Exercise prompt
Please give everything from the start of the lines down to the line containing "At how many categories does at least one series exceed 5986?" again, renaming "True or false" to "Correct or incorrect" and keeping all else unchanged.

Information supplied
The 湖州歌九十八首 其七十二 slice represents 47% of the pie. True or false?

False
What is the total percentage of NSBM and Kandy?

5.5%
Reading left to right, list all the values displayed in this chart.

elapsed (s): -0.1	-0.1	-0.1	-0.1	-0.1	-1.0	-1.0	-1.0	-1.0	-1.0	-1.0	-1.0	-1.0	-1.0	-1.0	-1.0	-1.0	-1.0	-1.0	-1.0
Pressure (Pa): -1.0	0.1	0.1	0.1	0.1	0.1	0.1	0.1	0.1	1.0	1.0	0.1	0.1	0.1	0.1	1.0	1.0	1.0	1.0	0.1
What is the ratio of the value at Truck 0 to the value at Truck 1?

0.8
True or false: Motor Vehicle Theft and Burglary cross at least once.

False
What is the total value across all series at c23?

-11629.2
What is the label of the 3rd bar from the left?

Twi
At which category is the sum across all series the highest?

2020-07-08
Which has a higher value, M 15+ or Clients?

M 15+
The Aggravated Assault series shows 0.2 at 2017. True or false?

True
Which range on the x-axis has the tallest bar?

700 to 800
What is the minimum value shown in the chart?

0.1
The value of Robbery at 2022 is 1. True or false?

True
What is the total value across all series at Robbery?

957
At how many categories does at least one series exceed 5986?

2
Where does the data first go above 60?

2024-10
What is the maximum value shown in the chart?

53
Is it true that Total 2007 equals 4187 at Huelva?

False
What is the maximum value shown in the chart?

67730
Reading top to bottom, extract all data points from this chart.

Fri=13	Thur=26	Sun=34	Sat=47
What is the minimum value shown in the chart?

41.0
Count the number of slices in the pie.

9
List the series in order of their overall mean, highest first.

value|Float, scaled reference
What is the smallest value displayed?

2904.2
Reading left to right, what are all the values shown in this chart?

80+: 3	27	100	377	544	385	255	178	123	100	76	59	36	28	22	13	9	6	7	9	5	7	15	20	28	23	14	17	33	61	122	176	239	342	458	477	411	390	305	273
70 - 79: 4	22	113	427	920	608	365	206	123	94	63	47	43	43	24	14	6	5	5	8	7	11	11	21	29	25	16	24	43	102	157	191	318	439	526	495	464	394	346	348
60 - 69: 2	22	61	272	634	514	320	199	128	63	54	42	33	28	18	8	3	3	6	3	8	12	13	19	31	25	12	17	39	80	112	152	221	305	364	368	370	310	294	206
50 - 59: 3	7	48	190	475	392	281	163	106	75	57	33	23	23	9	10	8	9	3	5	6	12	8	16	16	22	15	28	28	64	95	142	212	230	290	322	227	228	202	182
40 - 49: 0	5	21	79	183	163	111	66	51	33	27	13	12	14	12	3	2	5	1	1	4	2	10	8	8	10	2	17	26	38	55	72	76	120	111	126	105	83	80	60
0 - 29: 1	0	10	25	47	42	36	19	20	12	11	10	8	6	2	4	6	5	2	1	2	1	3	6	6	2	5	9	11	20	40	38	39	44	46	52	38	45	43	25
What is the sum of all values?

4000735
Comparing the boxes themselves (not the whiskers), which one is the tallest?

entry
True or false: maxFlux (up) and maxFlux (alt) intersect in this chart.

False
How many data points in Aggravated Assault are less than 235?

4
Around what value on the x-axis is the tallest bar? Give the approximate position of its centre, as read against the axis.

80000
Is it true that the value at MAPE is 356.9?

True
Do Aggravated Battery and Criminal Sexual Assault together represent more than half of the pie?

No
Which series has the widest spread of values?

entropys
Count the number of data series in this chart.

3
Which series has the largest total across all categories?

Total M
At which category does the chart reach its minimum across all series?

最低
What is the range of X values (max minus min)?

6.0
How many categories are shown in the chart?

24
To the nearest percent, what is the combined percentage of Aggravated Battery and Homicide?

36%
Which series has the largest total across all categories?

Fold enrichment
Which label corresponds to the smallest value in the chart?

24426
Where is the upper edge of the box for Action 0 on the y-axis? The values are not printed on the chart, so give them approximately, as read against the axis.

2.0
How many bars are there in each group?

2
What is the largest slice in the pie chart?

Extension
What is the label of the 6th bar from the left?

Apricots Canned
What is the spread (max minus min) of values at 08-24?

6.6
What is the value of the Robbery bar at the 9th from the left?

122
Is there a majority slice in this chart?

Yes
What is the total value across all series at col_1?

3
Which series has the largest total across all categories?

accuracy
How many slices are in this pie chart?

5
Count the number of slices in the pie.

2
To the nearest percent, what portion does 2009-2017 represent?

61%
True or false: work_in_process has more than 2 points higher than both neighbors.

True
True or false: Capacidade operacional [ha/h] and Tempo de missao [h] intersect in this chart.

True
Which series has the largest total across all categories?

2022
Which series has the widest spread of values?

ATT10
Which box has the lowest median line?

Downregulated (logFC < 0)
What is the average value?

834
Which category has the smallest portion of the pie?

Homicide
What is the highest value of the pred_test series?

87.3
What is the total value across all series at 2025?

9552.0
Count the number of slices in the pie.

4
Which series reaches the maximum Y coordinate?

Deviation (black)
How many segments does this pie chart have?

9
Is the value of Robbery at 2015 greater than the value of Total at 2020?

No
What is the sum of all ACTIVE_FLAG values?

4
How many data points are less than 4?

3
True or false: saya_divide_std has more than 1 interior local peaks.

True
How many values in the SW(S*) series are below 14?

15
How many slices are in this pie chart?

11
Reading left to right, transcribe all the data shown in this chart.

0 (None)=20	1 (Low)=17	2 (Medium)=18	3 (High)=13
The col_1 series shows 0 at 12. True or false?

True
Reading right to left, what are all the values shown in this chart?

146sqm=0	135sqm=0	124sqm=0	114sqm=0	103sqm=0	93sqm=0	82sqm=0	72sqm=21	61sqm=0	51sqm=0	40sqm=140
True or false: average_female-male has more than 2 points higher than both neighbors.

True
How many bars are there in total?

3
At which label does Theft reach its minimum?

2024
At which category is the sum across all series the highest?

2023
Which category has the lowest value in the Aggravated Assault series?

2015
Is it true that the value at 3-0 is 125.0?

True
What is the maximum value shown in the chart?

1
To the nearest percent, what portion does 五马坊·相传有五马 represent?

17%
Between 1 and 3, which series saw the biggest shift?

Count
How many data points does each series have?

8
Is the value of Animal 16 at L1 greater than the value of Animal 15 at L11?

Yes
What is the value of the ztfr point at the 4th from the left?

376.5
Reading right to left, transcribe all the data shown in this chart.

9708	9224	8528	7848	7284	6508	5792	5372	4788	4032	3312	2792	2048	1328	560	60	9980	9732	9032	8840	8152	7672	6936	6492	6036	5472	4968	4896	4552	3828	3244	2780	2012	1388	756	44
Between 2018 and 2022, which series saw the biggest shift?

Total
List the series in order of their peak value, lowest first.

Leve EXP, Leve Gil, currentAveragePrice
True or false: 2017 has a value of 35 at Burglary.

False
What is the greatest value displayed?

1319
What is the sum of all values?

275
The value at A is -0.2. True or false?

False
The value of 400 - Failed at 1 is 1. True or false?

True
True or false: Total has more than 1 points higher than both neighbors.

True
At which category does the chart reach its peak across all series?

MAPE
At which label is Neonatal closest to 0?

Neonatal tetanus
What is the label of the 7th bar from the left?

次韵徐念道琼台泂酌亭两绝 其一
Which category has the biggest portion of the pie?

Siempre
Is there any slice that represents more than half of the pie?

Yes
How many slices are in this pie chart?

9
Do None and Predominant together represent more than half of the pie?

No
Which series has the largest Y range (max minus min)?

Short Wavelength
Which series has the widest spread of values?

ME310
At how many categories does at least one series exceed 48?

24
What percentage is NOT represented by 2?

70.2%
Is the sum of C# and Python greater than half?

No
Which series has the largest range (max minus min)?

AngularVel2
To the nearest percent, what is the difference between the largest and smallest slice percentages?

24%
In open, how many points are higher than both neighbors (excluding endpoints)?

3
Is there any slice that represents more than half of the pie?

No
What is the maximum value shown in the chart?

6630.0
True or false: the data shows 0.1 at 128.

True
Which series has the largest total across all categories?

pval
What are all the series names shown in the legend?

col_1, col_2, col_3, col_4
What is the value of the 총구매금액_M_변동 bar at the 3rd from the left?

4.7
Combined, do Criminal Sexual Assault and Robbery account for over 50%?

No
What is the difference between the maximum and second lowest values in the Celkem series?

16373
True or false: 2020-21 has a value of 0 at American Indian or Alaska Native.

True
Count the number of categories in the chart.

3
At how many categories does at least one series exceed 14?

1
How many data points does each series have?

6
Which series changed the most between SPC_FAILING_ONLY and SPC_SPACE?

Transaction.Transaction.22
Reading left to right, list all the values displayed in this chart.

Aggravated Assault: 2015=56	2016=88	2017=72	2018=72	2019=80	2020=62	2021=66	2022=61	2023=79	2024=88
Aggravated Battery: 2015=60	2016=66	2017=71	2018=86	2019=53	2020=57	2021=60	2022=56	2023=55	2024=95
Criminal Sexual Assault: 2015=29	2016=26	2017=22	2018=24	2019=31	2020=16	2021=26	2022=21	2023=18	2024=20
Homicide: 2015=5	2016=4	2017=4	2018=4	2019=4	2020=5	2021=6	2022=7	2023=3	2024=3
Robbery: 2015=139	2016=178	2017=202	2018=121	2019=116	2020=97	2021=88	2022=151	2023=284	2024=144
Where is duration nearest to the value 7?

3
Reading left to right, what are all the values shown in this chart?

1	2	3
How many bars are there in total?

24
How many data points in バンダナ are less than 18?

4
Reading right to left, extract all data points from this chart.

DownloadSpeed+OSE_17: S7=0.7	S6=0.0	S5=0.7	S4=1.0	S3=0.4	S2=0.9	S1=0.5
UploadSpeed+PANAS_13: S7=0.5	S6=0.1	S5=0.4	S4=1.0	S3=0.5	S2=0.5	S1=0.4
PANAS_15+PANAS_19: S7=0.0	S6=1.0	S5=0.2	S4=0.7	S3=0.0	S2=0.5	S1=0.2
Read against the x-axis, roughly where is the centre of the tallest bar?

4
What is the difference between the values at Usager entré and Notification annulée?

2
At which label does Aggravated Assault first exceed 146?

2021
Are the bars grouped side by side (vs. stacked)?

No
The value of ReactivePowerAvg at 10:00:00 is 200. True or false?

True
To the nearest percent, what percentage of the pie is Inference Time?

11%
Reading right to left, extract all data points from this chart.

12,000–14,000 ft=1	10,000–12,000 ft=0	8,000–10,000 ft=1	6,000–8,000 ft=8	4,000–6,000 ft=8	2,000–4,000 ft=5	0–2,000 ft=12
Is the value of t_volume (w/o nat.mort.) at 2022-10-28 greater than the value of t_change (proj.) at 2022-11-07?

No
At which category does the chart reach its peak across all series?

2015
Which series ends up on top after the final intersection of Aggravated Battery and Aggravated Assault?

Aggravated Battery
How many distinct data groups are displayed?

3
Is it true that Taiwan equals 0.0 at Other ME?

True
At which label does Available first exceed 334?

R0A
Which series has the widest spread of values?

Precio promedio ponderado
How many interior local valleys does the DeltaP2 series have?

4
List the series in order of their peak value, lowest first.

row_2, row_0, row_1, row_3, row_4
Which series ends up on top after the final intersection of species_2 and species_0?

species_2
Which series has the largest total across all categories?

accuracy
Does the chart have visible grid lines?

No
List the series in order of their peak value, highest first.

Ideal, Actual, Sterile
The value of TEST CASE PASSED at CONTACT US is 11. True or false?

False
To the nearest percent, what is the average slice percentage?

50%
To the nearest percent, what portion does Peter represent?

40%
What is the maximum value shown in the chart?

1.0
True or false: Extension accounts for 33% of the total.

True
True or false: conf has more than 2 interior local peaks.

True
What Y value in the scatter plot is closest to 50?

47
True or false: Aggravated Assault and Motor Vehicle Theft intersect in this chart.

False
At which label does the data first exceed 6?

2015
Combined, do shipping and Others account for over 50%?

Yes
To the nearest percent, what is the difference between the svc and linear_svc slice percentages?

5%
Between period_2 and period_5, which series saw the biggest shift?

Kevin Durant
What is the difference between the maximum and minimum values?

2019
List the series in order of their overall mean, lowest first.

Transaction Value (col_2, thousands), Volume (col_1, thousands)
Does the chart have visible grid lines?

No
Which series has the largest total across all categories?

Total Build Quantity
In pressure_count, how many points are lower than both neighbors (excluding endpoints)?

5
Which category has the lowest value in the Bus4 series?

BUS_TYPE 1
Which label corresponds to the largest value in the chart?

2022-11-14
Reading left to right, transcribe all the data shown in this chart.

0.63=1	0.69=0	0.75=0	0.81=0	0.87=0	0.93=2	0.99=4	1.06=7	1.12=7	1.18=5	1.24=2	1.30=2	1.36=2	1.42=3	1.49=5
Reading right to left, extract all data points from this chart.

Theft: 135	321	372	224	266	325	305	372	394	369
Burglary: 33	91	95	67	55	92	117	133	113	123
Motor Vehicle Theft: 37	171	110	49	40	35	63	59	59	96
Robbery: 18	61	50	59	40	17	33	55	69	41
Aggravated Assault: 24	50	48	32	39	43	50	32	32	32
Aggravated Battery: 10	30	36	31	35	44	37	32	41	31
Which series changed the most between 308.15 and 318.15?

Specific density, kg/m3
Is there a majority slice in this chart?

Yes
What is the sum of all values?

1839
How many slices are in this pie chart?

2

Answer for the task
The 湖州歌九十八首 其七十二 slice represents 47% of the pie. Correct or incorrect?

False
What is the total percentage of NSBM and Kandy?

5.5%
Reading left to right, list all the values displayed in this chart.

elapsed (s): -0.1	-0.1	-0.1	-0.1	-0.1	-1.0	-1.0	-1.0	-1.0	-1.0	-1.0	-1.0	-1.0	-1.0	-1.0	-1.0	-1.0	-1.0	-1.0	-1.0
Pressure (Pa): -1.0	0.1	0.1	0.1	0.1	0.1	0.1	0.1	0.1	1.0	1.0	0.1	0.1	0.1	0.1	1.0	1.0	1.0	1.0	0.1
What is the ratio of the value at Truck 0 to the value at Truck 1?

0.8
Correct or incorrect: Motor Vehicle Theft and Burglary cross at least once.

False
What is the total value across all series at c23?

-11629.2
What is the label of the 3rd bar from the left?

Twi
At which category is the sum across all series the highest?

2020-07-08
Which has a higher value, M 15+ or Clients?

M 15+
The Aggravated Assault series shows 0.2 at 2017. Correct or incorrect?

True
Which range on the x-axis has the tallest bar?

700 to 800
What is the minimum value shown in the chart?

0.1
The value of Robbery at 2022 is 1. Correct or incorrect?

True
What is the total value across all series at Robbery?

957
At how many categories does at least one series exceed 5986?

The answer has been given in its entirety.